Ever tried diving in an underwater jacuzzi?! Due to the active status of the volcano, gases bubble up from under the sand. In one section of this dive site, the entire sandy area has streams of bubbles rising out of the sand. This very unique diving experience will be remembered fondly by divers.
In front of the village of Bontoh, is a great dive site. Critters galore can be found in the black sand here. This dive site is especially good for a night dive.
The busy port of Bima is on the island of Sumbawa. Some liveaboards begin or end their cruises here.
Near the outside of Bima Bay is a shoreline that provides excellent critter diving. All the unusual suspects can be seen here! Muck diving here is brilliant.
Of course, the highlight in Komodo National Park is to see Komodo dragons. Two islands, Komodo and Rinca, have a ranger station. Liveaboards will include at least one land excursion to see these large lizards. Komodo dragons are not found anywhere else in the world and so this is definitely a once in a lifetime experience.
On Gili Lawalaut has a beautiful beach that can be visited at high tide. There is also a short trek up to a viewpoint to look out over the islands in the Komodo Flores channel.
On Gili Lawa Darat there are several treks. If you walk to the very top at sunset time the views are stunning.
On Padar Island there is also a trek to a viewpoint. The viewpoint starts nearby to where the liveaboards anchor. You can hike up the hill and then down the other to a beautiful pink sand beach.
A visit to Komodo Village is a great cultural experience. Here the houses are built on stilts, a big reason for that is to keep out the Komodo dragons that the local people share the island with!
There are lots of pretty beaches in Komodo. Pink Beach a popular beach to visit to see the extraordinary pink sand.
Marine Park and Conservation in Komodo
Komodo was first declared a nature reserve in 1965. Komodo National Park was founded in 1980 to protect the Komodo dragon. Later the park was dedicated to protecting other species, including marine species. In 1991, the national park was made a UNESCO World Heritage Site.
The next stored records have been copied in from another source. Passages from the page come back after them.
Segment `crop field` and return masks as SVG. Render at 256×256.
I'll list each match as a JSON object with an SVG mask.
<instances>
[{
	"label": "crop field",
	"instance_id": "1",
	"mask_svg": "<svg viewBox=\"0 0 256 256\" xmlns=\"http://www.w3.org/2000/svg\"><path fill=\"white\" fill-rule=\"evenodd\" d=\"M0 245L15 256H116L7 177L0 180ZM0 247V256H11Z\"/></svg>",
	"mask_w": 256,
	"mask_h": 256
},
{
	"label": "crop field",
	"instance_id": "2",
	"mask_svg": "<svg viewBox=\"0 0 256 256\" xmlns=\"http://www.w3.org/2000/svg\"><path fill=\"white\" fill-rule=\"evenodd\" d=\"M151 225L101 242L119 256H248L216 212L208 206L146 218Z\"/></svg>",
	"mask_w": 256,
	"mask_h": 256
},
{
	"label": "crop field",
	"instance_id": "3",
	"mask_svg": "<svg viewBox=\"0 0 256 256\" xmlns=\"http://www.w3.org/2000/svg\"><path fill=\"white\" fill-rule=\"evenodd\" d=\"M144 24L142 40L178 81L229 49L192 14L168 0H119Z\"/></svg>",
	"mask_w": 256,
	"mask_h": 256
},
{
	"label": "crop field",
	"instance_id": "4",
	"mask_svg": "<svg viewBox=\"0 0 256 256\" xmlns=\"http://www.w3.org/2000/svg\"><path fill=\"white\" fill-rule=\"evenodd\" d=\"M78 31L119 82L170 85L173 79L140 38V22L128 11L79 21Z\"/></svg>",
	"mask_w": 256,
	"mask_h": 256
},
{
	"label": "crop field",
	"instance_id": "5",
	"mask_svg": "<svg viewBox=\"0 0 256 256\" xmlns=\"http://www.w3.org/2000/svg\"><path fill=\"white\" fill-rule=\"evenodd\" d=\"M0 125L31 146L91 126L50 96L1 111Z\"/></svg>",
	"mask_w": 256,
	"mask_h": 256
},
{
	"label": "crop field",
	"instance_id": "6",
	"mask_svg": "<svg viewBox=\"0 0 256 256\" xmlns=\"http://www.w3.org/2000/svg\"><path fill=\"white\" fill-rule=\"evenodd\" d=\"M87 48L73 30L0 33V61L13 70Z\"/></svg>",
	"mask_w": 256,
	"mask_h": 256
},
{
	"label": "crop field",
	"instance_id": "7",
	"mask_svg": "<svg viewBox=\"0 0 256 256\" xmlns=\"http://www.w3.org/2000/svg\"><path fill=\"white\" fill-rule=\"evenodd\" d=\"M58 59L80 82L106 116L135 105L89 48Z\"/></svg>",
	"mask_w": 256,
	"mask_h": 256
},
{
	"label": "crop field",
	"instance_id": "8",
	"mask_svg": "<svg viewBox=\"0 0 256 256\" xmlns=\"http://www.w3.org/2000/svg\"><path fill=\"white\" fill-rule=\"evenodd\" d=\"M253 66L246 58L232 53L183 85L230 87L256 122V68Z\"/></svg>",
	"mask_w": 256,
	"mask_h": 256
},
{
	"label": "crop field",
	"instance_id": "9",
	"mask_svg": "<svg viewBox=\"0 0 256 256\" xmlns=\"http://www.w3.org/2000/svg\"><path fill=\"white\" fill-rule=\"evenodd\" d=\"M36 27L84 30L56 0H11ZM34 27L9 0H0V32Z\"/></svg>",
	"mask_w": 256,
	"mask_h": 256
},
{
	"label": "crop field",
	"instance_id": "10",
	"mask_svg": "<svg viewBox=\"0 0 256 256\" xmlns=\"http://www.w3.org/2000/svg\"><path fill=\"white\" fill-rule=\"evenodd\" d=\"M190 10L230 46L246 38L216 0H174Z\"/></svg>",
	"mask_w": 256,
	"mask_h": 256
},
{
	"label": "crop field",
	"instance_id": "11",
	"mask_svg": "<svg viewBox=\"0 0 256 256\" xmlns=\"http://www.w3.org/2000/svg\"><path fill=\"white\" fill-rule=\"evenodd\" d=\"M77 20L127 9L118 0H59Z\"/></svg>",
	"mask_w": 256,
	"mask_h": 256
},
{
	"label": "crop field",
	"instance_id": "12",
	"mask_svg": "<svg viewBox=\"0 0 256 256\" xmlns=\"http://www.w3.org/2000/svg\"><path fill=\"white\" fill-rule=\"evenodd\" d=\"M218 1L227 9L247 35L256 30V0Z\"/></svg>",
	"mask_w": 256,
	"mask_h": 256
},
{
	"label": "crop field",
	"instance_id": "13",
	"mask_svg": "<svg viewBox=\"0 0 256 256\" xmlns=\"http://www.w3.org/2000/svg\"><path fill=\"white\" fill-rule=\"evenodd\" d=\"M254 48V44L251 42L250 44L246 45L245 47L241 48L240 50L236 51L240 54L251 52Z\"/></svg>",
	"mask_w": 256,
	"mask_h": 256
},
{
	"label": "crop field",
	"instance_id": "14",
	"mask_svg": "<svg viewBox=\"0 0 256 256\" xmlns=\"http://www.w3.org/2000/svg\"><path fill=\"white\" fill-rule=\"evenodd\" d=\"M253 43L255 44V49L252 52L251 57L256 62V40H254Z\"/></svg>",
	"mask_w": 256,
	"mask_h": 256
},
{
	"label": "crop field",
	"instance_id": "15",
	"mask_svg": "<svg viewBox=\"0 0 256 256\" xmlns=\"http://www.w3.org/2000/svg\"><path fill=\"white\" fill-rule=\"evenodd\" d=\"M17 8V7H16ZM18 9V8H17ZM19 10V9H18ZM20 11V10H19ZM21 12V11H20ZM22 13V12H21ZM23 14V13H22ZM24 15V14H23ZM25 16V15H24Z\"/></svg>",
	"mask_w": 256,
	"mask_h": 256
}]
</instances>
Komodo island itself is between the islands of Sumbawa and Flores. The three major islands inside the national park are Komodo, Rinca and Padar. 26 smaller islands are also within the park.
Komodo Dragons exist nowhere else in the world. There are around 5,700 of these giant lizards living within the Komodo National Park. Scientists studying the theory of evolution are very interested in the Komodo Dragon. Komodo dragons are a protected species.
In 2014 Indonesia established the world’s largest sanctuary for manta rays. Manta rays are a protected species throughout the entire archipelago.